◆ TASK INSTRUCTIONS
Copy word for word the part of the data that opens with the line containing "R$ 9.681,50" and runs through the end of the data.

◆ DATA LISTING
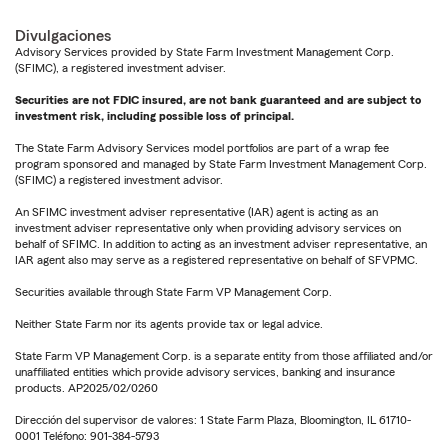
Divulgaciones
Advisory Services provided by State Farm Investment Management Corp.
(SFIMC), a registered investment adviser.
Securities are not FDIC insured, are not bank guaranteed and are subject to
investment risk, including possible loss of principal.
The State Farm Advisory Services model portfolios are part of a wrap fee
program sponsored and managed by State Farm Investment Management Corp.
(SFIMC) a registered investment advisor.
An SFIMC investment adviser representative (IAR) agent is acting as an
investment adviser representative only when providing advisory services on
behalf of SFIMC. In addition to acting as an investment adviser representative, an
IAR agent also may serve as a registered representative on behalf of SFVPMC.
Securities available through State Farm VP Management Corp.
Neither State Farm nor its agents provide tax or legal advice.
State Farm VP Management Corp. is a separate entity from those affiliated and/or
unaffiliated entities which provide advisory services, banking and insurance
products. AP2025/02/0260
Dirección del supervisor de valores: 1 State Farm Plaza, Bloomington, IL 61710-
0001 Teléfono: 901-384-5793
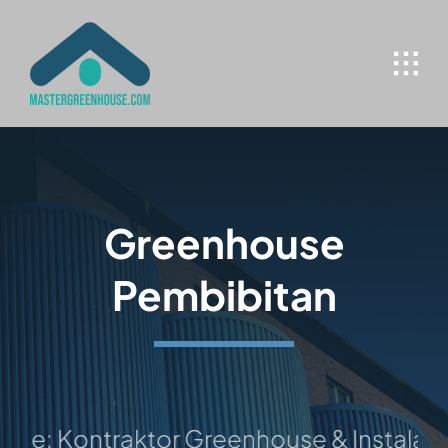
Skip
to
content
Greenhouse
Pembibitan
e: Kontraktor Greenhouse & Instalasi H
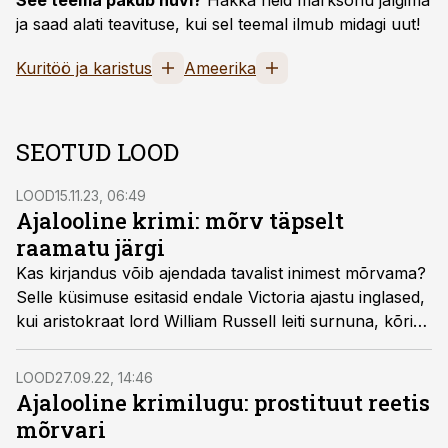
See teema pakub huvi?
Hakka neid märksõnu jälgima
ja saad alati teavituse, kui sel teemal ilmub midagi uut!
Kuritöö ja karistus
Ameerika
SEOTUD LOOD
LOOD
15.11.23, 06:49
Ajalooline krimi: mõrv täpselt
raamatu järgi
Kas kirjandus võib ajendada tavalist inimest mõrvama?
Selle küsimuse esitasid endale Victoria ajastu inglased,
kui aristokraat lord William Russell leiti surnuna, kõri
läbi lõigatud.
LOOD
27.09.22, 14:46
Ajalooline krimilugu: prostituut reetis
mõrvari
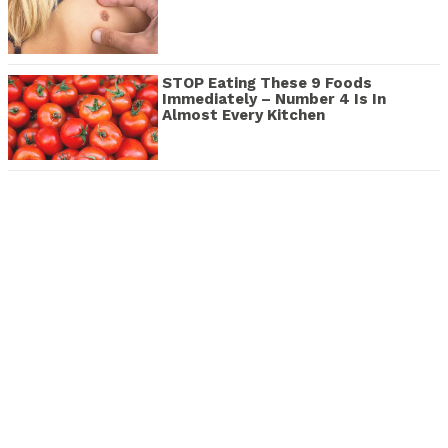
STOP Eating These 9 Foods
Immediately – Number 4 Is In
Almost Every Kitchen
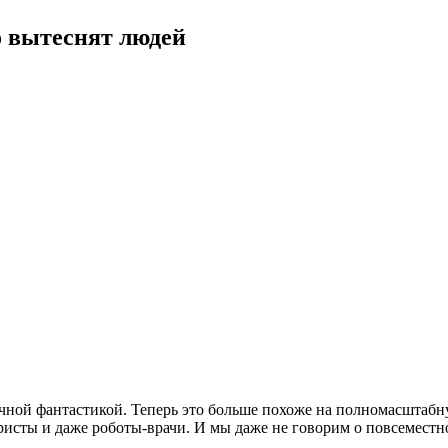
ро вытеснят людей
учной фантастикой. Теперь это больше похоже на полномасштаб
ристы и даже роботы-врачи. И мы даже не говорим о повсемест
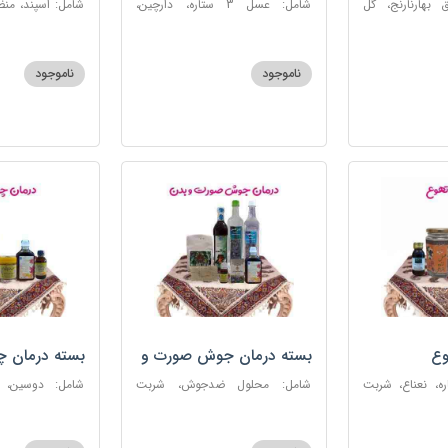
 بهارنارنج، گل
شامل: عسل 3 ستاره، دارچین،
شامل: اسپند، من
لطیب، سکنجبین
زنجبیل، کندر، گل گاوزبان، کنجد
سکنجبین عسلی-
عسلی، دوسین، شربت حیات، گرده
نوره اصیل
گل، حب تقویت حافظه
ناموجود
ناموجود
وع
بسته درمان جوش صورت و
بسته درمان 
بدن
 عسل 3ستاره، نعناع، شربت
شامل: محلول ضدجوش، شربت
شامل: دوسین،
مصفای خون، سکنجبین عسلی-
بلغمی، سویق ج
عنصلی، عرق کاسنی، عرق شاهتره،
خون، اسپند، روغن گ
خاکشیر، صابون شغاری قهوه ای،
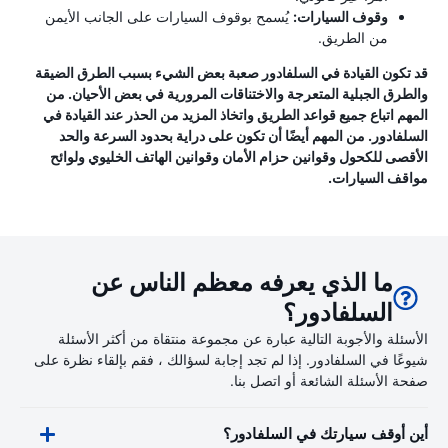
وقوف السيارات:
يُسمح بوقوف السيارات على الجانب الأيمن
من الطريق.
قد تكون القيادة في السلفادور صعبة بعض الشيء بسبب الطرق الضيقة
والطرق الجبلية المتعرجة والاختناقات المرورية في بعض الأحيان. من
المهم اتباع جميع قواعد الطريق واتخاذ المزيد من الحذر عند القيادة في
السلفادور. من المهم أيضًا أن تكون على دراية بحدود السرعة والحد
الأقصى للكحول وقوانين حزام الأمان وقوانين الهاتف الخليوي ولوائح
مواقف السيارات.
ما الذي يعرفه معظم الناس عن
السلفادور؟
الأسئلة والأجوبة التالية عبارة عن مجموعة منتقاة من أكثر الأسئلة
شيوعًا في السلفادور. إذا لم تجد إجابة لسؤالك ، فقم بإلقاء نظرة على
صفحة الأسئلة الشائعة أو اتصل بنا.
أين أوقف سيارتك في السلفادور؟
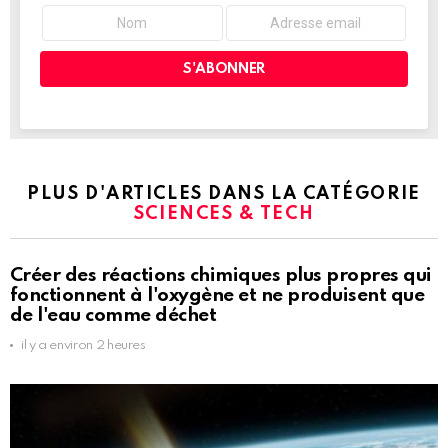
PLUS D'ARTICLES DANS LA CATÉGORIE
SCIENCES & TECH
Créer des réactions chimiques plus propres qui
fonctionnent à l'oxygène et ne produisent que
de l'eau comme déchet
il y a environ 2 heures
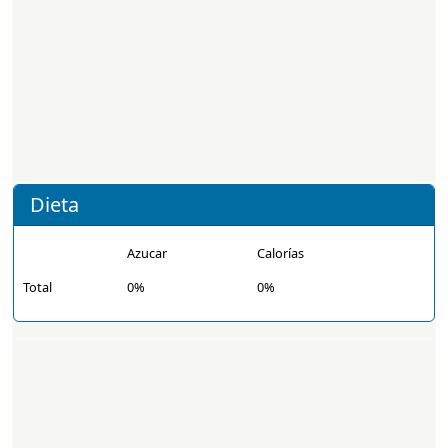
Dieta
Azucar
Calorías
Total
0%
0%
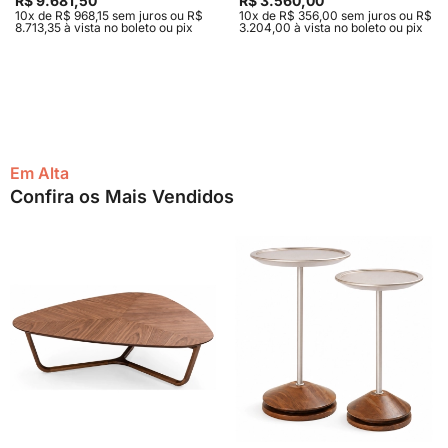
R$ 9.681,50
R$ 3.560,00
10x de R$ 968,15 sem juros ou R$
10x de R$ 356,00 sem juros ou R$
8.713,35 à vista no boleto ou pix
3.204,00 à vista no boleto ou pix
Em Alta
Confira os Mais Vendidos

◆ EXPECTED OUTPUT
R$ 9.681,50
R$ 3.560,00
10x de R$ 968,15 sem juros ou R$
10x de R$ 356,00 sem juros ou R$
8.713,35 à vista no boleto ou pix
3.204,00 à vista no boleto ou pix
Em Alta
Confira os Mais Vendidos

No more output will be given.